Instructions for the task:
In this exercise, each record below is to be written out again exactly.

*** Opening Data records ***

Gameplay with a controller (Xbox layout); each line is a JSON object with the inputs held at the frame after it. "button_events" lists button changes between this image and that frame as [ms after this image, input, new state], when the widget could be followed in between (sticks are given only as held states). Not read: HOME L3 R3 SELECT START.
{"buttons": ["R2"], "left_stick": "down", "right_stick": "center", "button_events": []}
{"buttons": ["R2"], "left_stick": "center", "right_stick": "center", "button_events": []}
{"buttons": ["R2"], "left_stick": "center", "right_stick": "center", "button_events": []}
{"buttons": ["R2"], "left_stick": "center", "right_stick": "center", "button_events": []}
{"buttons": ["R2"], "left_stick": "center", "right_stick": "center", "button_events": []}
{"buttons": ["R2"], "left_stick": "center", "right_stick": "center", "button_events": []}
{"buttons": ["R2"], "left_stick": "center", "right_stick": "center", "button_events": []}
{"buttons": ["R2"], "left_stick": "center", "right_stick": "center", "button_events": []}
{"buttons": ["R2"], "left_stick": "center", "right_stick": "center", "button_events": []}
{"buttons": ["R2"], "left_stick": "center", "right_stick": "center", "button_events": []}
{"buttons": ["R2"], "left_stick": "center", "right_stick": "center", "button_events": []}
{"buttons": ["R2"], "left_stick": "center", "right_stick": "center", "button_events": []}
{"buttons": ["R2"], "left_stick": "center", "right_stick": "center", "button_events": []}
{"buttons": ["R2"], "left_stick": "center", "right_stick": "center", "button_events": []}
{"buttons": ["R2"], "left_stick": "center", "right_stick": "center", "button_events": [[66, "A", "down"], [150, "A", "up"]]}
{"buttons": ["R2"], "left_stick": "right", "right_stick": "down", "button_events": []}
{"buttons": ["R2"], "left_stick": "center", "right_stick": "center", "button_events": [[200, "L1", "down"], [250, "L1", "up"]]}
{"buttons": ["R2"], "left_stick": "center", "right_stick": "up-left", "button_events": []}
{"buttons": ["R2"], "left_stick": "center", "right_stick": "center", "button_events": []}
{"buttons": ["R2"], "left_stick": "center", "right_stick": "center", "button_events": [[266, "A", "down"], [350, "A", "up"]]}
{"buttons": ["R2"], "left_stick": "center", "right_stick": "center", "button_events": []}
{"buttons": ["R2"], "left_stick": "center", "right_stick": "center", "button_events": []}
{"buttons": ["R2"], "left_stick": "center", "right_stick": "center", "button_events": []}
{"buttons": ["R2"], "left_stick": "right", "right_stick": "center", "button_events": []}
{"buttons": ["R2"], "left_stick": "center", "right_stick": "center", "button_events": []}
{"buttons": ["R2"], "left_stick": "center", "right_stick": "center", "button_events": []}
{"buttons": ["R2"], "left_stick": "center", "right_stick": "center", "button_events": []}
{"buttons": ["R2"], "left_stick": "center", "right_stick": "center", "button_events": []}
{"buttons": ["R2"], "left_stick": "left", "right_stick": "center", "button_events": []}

*** Closing Data records ***

Solved problem:
Gameplay with a controller (Xbox layout); each line is a JSON object with the inputs held at the frame after it. "button_events" lists button changes between this image and that frame as [ms after this image, input, new state], when the widget could be followed in between (sticks are given only as held states). Not read: HOME L3 R3 SELECT START.
{"buttons": ["R2"], "left_stick": "down", "right_stick": "center", "button_events": []}
{"buttons": ["R2"], "left_stick": "center", "right_stick": "center", "button_events": []}
{"buttons": ["R2"], "left_stick": "center", "right_stick": "center", "button_events": []}
{"buttons": ["R2"], "left_stick": "center", "right_stick": "center", "button_events": []}
{"buttons": ["R2"], "left_stick": "center", "right_stick": "center", "button_events": []}
{"buttons": ["R2"], "left_stick": "center", "right_stick": "center", "button_events": []}
{"buttons": ["R2"], "left_stick": "center", "right_stick": "center", "button_events": []}
{"buttons": ["R2"], "left_stick": "center", "right_stick": "center", "button_events": []}
{"buttons": ["R2"], "left_stick": "center", "right_stick": "center", "button_events": []}
{"buttons": ["R2"], "left_stick": "center", "right_stick": "center", "button_events": []}
{"buttons": ["R2"], "left_stick": "center", "right_stick": "center", "button_events": []}
{"buttons": ["R2"], "left_stick": "center", "right_stick": "center", "button_events": []}
{"buttons": ["R2"], "left_stick": "center", "right_stick": "center", "button_events": []}
{"buttons": ["R2"], "left_stick": "center", "right_stick": "center", "button_events": []}
{"buttons": ["R2"], "left_stick": "center", "right_stick": "center", "button_events": [[66, "A", "down"], [150, "A", "up"]]}
{"buttons": ["R2"], "left_stick": "right", "right_stick": "down", "button_events": []}
{"buttons": ["R2"], "left_stick": "center", "right_stick": "center", "button_events": [[200, "L1", "down"], [250, "L1", "up"]]}
{"buttons": ["R2"], "left_stick": "center", "right_stick": "up-left", "button_events": []}
{"buttons": ["R2"], "left_stick": "center", "right_stick": "center", "button_events": []}
{"buttons": ["R2"], "left_stick": "center", "right_stick": "center", "button_events": [[266, "A", "down"], [350, "A", "up"]]}
{"buttons": ["R2"], "left_stick": "center", "right_stick": "center", "button_events": []}
{"buttons": ["R2"], "left_stick": "center", "right_stick": "center", "button_events": []}
{"buttons": ["R2"], "left_stick": "center", "right_stick": "center", "button_events": []}
{"buttons": ["R2"], "left_stick": "right", "right_stick": "center", "button_events": []}
{"buttons": ["R2"], "left_stick": "center", "right_stick": "center", "button_events": []}
{"buttons": ["R2"], "left_stick": "center", "right_stick": "center", "button_events": []}
{"buttons": ["R2"], "left_stick": "center", "right_stick": "center", "button_events": []}
{"buttons": ["R2"], "left_stick": "center", "right_stick": "center", "button_events": []}
{"buttons": ["R2"], "left_stick": "left", "right_stick": "center", "button_events": []}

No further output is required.